■ Text section:
CloudSat will weigh the amount of water and ice in clouds, which dictates how much precipitation clouds produce and how they reflect sunlight and absorb infrared radiation. The radar also will help capture the grand scale of weather systems that can sometimes cover areas as large as the United States.

Ultimately, the information could help scientists predict massive global climate changes and where droughts might occur. The radar should be able to detect more than 90 percent of all ice clouds and 80 percent of all water clouds.

"Humans pull more water out of the ground than actually goes back into it, so it’s kind of like planning for retirement," Stephens said. "We have a certain supply of fresh water that comes from clouds, yet we’re drawing more out than is coming back in. It’s very critical to understand the issues that control that supply, that influence the variability of that supply and determine how that supply is going to change in the face of environmental change.

"We’re stages back from trying to understand these processes. From that understanding will come improved predictions."

That work starts soon: The U.S. Air Force will receive raw data collected from the CloudSat spacecraft and will transmit the data to the Cooperative Institute for Research in the Atmosphere, or CIRA, based at Colorado State. There, atmospheric scientists will turn that data into usable information for researchers around the globe such as U.S. military research laboratories and major weather centers.

Data will be retrieved from the satellite roughly eight times a day.

"The center will ingest, process and disseminate all of the CloudSat science data products," said Don Reinke, manager of the CloudSat Data Processing Center, housed within CIRA.

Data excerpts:
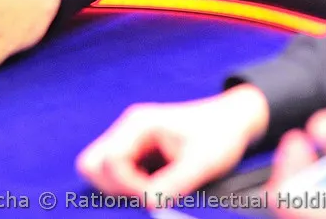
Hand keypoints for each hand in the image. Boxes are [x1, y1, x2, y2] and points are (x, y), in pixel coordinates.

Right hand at [77, 84, 269, 196]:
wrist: (233, 120)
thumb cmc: (219, 135)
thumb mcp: (201, 163)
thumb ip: (172, 184)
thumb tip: (149, 205)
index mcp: (138, 125)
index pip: (108, 161)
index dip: (127, 186)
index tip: (154, 197)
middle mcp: (127, 130)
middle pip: (92, 164)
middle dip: (114, 188)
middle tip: (146, 196)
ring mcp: (129, 139)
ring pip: (102, 170)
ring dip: (123, 188)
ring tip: (155, 192)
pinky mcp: (137, 150)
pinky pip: (118, 173)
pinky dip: (132, 186)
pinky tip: (157, 187)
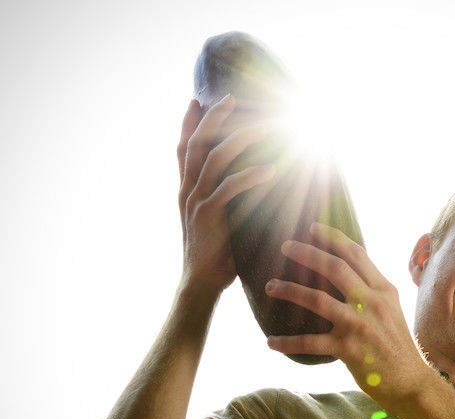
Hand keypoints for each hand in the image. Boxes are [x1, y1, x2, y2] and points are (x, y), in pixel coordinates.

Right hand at [176, 95, 275, 293]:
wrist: (201, 284)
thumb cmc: (215, 255)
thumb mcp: (215, 221)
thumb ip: (223, 199)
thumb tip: (247, 183)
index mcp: (186, 190)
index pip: (184, 149)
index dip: (188, 123)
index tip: (196, 100)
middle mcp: (187, 191)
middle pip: (197, 144)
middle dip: (213, 118)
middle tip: (230, 98)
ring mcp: (196, 202)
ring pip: (214, 159)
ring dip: (239, 139)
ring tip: (261, 128)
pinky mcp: (208, 216)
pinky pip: (230, 188)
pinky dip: (251, 176)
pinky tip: (270, 170)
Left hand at [264, 223, 434, 406]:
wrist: (411, 382)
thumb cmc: (397, 346)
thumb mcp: (391, 310)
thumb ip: (371, 291)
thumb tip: (347, 274)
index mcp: (383, 290)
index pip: (356, 254)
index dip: (333, 238)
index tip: (313, 228)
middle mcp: (371, 303)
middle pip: (334, 268)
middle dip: (306, 254)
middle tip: (285, 247)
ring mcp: (359, 325)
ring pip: (317, 299)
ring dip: (289, 290)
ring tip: (271, 286)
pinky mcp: (347, 349)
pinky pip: (310, 342)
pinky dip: (287, 342)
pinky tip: (271, 342)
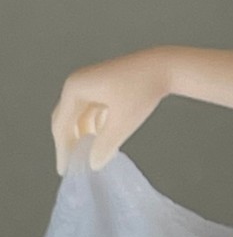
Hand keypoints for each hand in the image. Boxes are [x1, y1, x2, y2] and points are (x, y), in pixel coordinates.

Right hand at [50, 48, 171, 174]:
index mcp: (75, 89)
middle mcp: (78, 83)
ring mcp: (90, 83)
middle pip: (66, 119)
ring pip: (79, 116)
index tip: (65, 170)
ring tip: (89, 157)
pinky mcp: (104, 85)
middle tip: (73, 166)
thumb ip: (105, 146)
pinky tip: (102, 141)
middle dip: (70, 143)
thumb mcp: (123, 122)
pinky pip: (92, 110)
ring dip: (83, 135)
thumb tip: (93, 164)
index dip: (63, 150)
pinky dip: (94, 127)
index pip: (62, 125)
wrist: (166, 66)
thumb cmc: (143, 91)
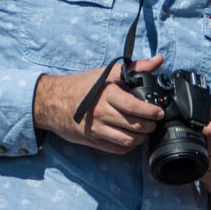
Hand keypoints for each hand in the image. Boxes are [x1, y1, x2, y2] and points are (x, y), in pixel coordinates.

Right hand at [37, 56, 164, 151]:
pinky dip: (128, 146)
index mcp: (107, 94)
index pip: (135, 107)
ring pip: (128, 140)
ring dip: (141, 138)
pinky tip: (131, 138)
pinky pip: (117, 149)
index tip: (159, 112)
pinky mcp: (92, 140)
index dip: (152, 112)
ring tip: (145, 131)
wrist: (51, 101)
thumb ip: (135, 68)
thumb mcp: (106, 73)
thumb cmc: (81, 86)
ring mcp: (97, 128)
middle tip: (154, 122)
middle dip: (150, 125)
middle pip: (136, 126)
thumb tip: (158, 60)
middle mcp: (102, 112)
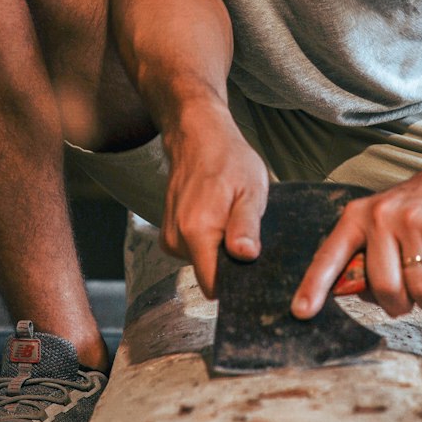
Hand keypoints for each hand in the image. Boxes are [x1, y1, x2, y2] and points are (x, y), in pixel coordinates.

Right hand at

■ What you will do: Copy out the CloudSat passage above word for word, from its first sentence to its last.

■ Answer space:
CloudSat will weigh the amount of water and ice in clouds, which dictates how much precipitation clouds produce and how they reflect sunlight and absorb infrared radiation. The radar also will help capture the grand scale of weather systems that can sometimes cover areas as large as the United States.

Ultimately, the information could help scientists predict massive global climate changes and where droughts might occur. The radar should be able to detect more than 90 percent of all ice clouds and 80 percent of all water clouds.

"Humans pull more water out of the ground than actually goes back into it, so it’s kind of like planning for retirement," Stephens said. "We have a certain supply of fresh water that comes from clouds, yet we’re drawing more out than is coming back in. It’s very critical to understand the issues that control that supply, that influence the variability of that supply and determine how that supply is going to change in the face of environmental change.

"We’re stages back from trying to understand these processes. From that understanding will come improved predictions."

That work starts soon: The U.S. Air Force will receive raw data collected from the CloudSat spacecraft and will transmit the data to the Cooperative Institute for Research in the Atmosphere, or CIRA, based at Colorado State. There, atmospheric scientists will turn that data into usable information for researchers around the globe such as U.S. military research laboratories and major weather centers.

Data will be retrieved from the satellite roughly eight times a day.

"The center will ingest, process and disseminate all of the CloudSat science data products," said Don Reinke, manager of the CloudSat Data Processing Center, housed within CIRA.